Source records Start Marker
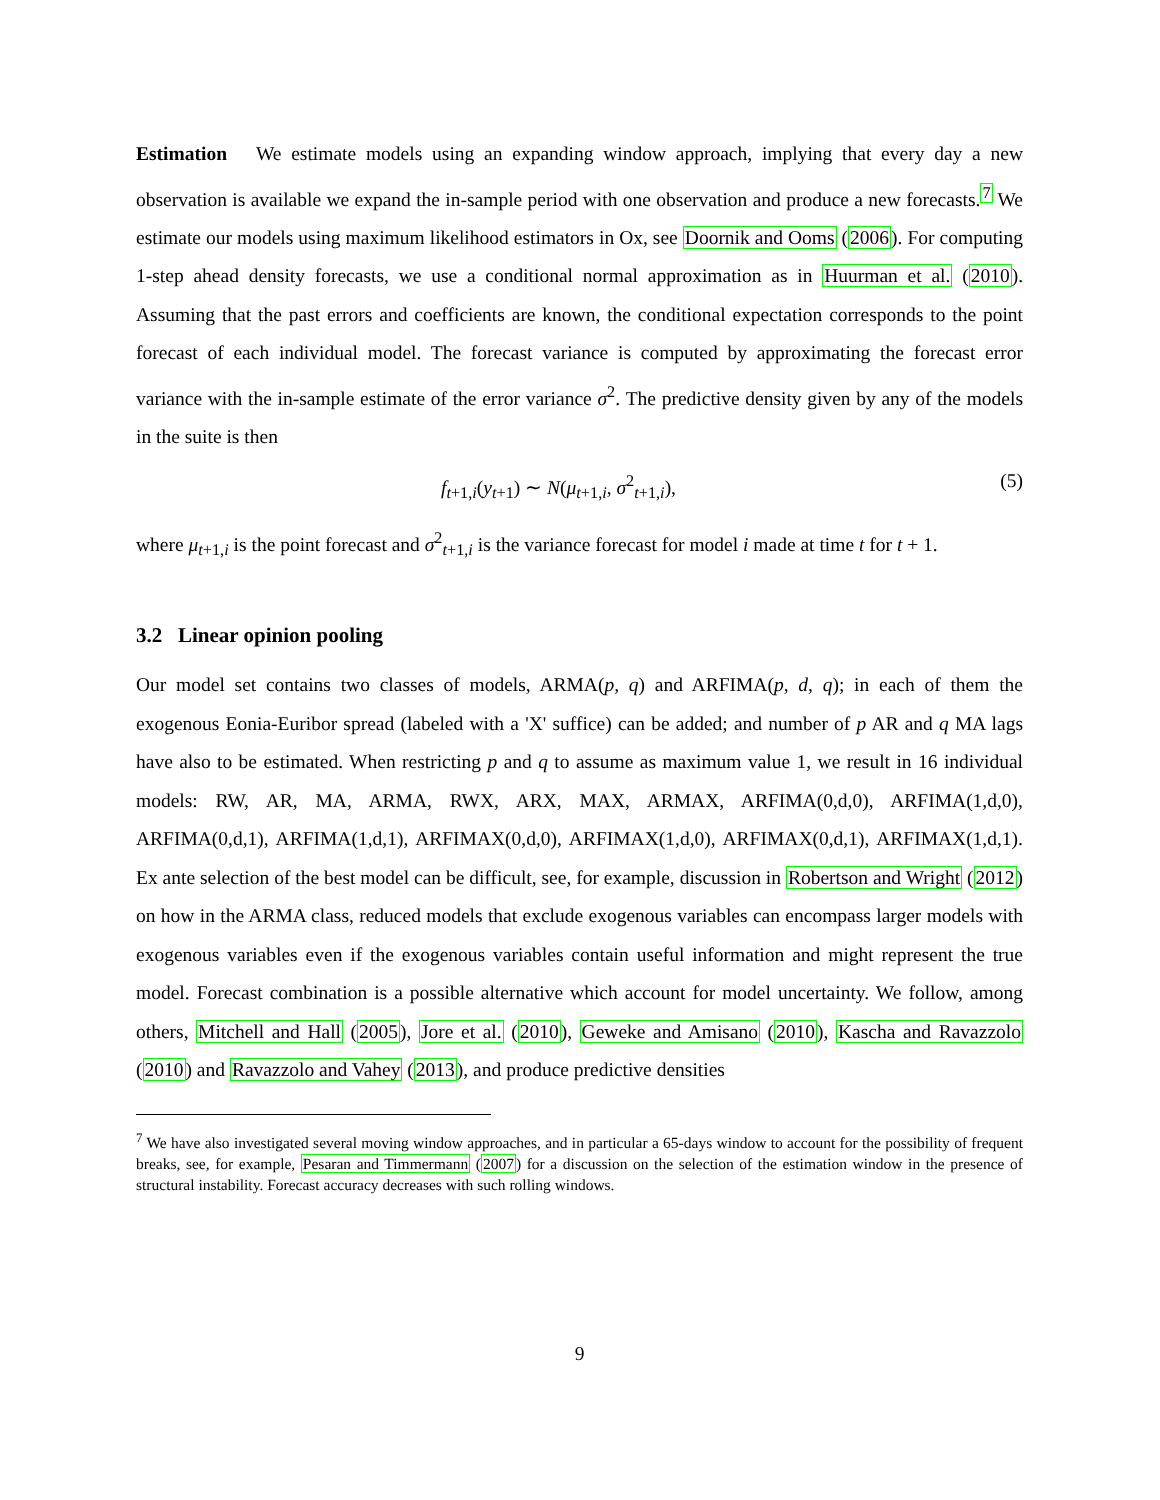Estimation We estimate models using an expanding window approach, implying that every day a new observation is available we expand the in-sample period with one observation and produce a new forecasts.<sup>7</sup> We estimate our models using maximum likelihood estimators in Ox, see Doornik and Ooms (2006). For computing 1-step ahead density forecasts, we use a conditional normal approximation as in Huurman et al. (2010). Assuming that the past errors and coefficients are known, the conditional expectation corresponds to the point forecast of each individual model. The forecast variance is computed by approximating the forecast error variance with the in-sample estimate of the error variance σ<sup>2</sup>. The predictive density given by any of the models in the suite is then
f<sub>t+1,i</sub>(y<sub>t+1</sub>) ∼ N(μ<sub>t+1,i</sub>, σ<sup>2</sup><sub>t+1,i</sub>), (5)
where μ<sub>t+1,i</sub> is the point forecast and σ<sup>2</sup><sub>t+1,i</sub> is the variance forecast for model i made at time t for t + 1.
3.2 Linear opinion pooling
Our model set contains two classes of models, ARMA(p, q) and ARFIMA(p, d, q); in each of them the exogenous Eonia-Euribor spread (labeled with a 'X' suffice) can be added; and number of p AR and q MA lags have also to be estimated. When restricting p and q to assume as maximum value 1, we result in 16 individual models: RW, AR, MA, ARMA, RWX, ARX, MAX, ARMAX, ARFIMA(0,d,0), ARFIMA(1,d,0), ARFIMA(0,d,1), ARFIMA(1,d,1), ARFIMAX(0,d,0), ARFIMAX(1,d,0), ARFIMAX(0,d,1), ARFIMAX(1,d,1). Ex ante selection of the best model can be difficult, see, for example, discussion in Robertson and Wright (2012) on how in the ARMA class, reduced models that exclude exogenous variables can encompass larger models with exogenous variables even if the exogenous variables contain useful information and might represent the true model. Forecast combination is a possible alternative which account for model uncertainty. We follow, among others, Mitchell and Hall (2005), Jore et al. (2010), Geweke and Amisano (2010), Kascha and Ravazzolo (2010) and Ravazzolo and Vahey (2013), and produce predictive densities
<sup>7</sup> We have also investigated several moving window approaches, and in particular a 65-days window to account for the possibility of frequent breaks, see, for example, Pesaran and Timmermann (2007) for a discussion on the selection of the estimation window in the presence of structural instability. Forecast accuracy decreases with such rolling windows.
9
Source records End Marker
• **What you need to do**
Only the lines above starting at the one containing "3.2 Linear opinion pooling" and ending at the one containing "Our model set", both included, are to be returned, exactly as they read.

• **Exercise output**
3.2 Linear opinion pooling
Our model set contains two classes of models, ARMA(p, q) and ARFIMA(p, d, q); in each of them the exogenous Eonia-Euribor spread (labeled with a 'X' suffice) can be added; and number of p AR and q MA lags have also to be estimated. When restricting p and q to assume as maximum value 1, we result in 16 individual models: RW, AR, MA, ARMA, RWX, ARX, MAX, ARMAX, ARFIMA(0,d,0), ARFIMA(1,d,0), ARFIMA(0,d,1), ARFIMA(1,d,1), ARFIMAX(0,d,0), ARFIMAX(1,d,0), ARFIMAX(0,d,1), ARFIMAX(1,d,1). Ex ante selection of the best model can be difficult, see, for example, discussion in Robertson and Wright (2012) on how in the ARMA class, reduced models that exclude exogenous variables can encompass larger models with exogenous variables even if the exogenous variables contain useful information and might represent the true model. Forecast combination is a possible alternative which account for model uncertainty. We follow, among others, Mitchell and Hall (2005), Jore et al. (2010), Geweke and Amisano (2010), Kascha and Ravazzolo (2010) and Ravazzolo and Vahey (2013), and produce predictive densities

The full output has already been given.